No matter – the spring wildflowers have come and gone, and now it’s time to move onto shooting insects. From my perspective, it’s that simple.
The K10D s one new thing this year. Pentax seems to release their new cameras in the last fall – just in time for holiday shoppers but too late for insect photographers (at least in the northern part of the northern hemisphere.) So using the K10D for insect shots is a bit of a new thing this season.
Well – just a _bit_ of a new thing. The camera is very much like my old mainstay, the *ist-d, in terms of fit and feel. Acclimating to it for insect photography has been a complete non-event – though I really appreciate the greatly enhance speed and responsiveness of the new camera. Plus, the 10 megapixel sensor does seem to squeeze out more detail in the insect close-ups.

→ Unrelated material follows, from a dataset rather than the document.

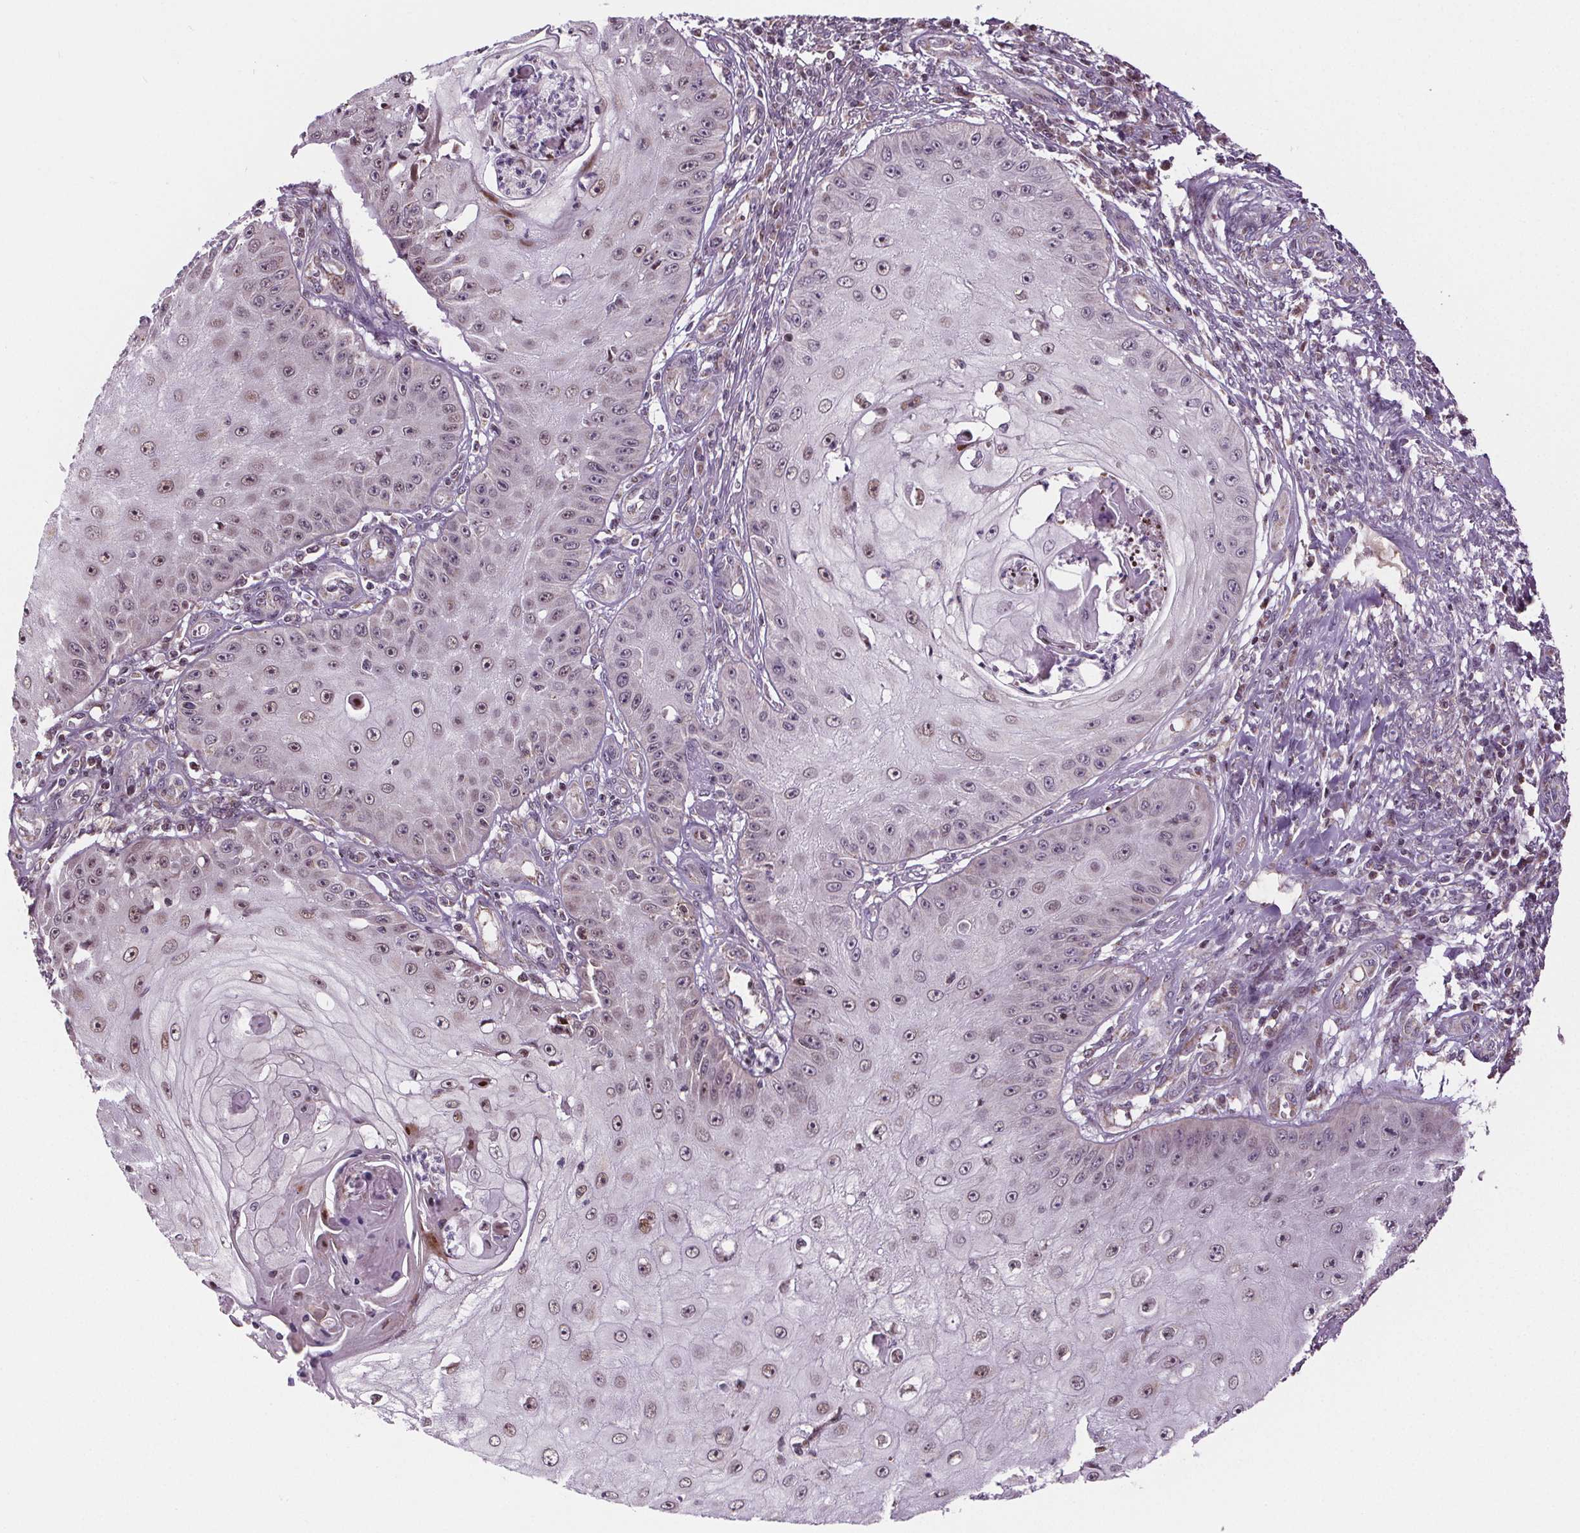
{"staining": {"intensity": "weak", "quantity": "<25%", "location": "cytoplasmic/membranous"}, "tissue": "skin cancer", "cell_type": "Tumor cells", "image_type": "cancer", "snomed": [{"axis": "morphology", "description": "Squamous cell carcinoma, NOS"}, {"axis": "topography", "description": "Skin"}], "caption": "Immunohistochemical staining of skin cancer shows no significant positivity in tumor cells. (DAB (3,3'-diaminobenzidine) immunohistochemistry (IHC) visualized using brightfield microscopy, high magnification).", "gene": "SUCLA2", "patient": {"sex": "male", "age": 70}}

I visited the McLInden Trails both Friday and Saturday. It’s sort of my refuge of last resort – when I have little time available but want to get out, the McLInden Trails or the Kalamazoo Nature Center are the two places I head to. They are both close and offer quick access to natural areas, where it’s possible to get some good shots.
At McLindon the dragonflies are still fairly scarce _ I managed to get one shot of a ground hugging species that I have yet to identify. Several immature common whitetails were also in the park.
The damselflies were out in greater force, and of course the ever present American Coppers were jealously guarding their territories.
Between the two trips, and maybe four hours of shooting, I only managed to get four presentable shots. Nice shots, but nothing great. But hopefully a harbinger of a good insect photography season yet to come.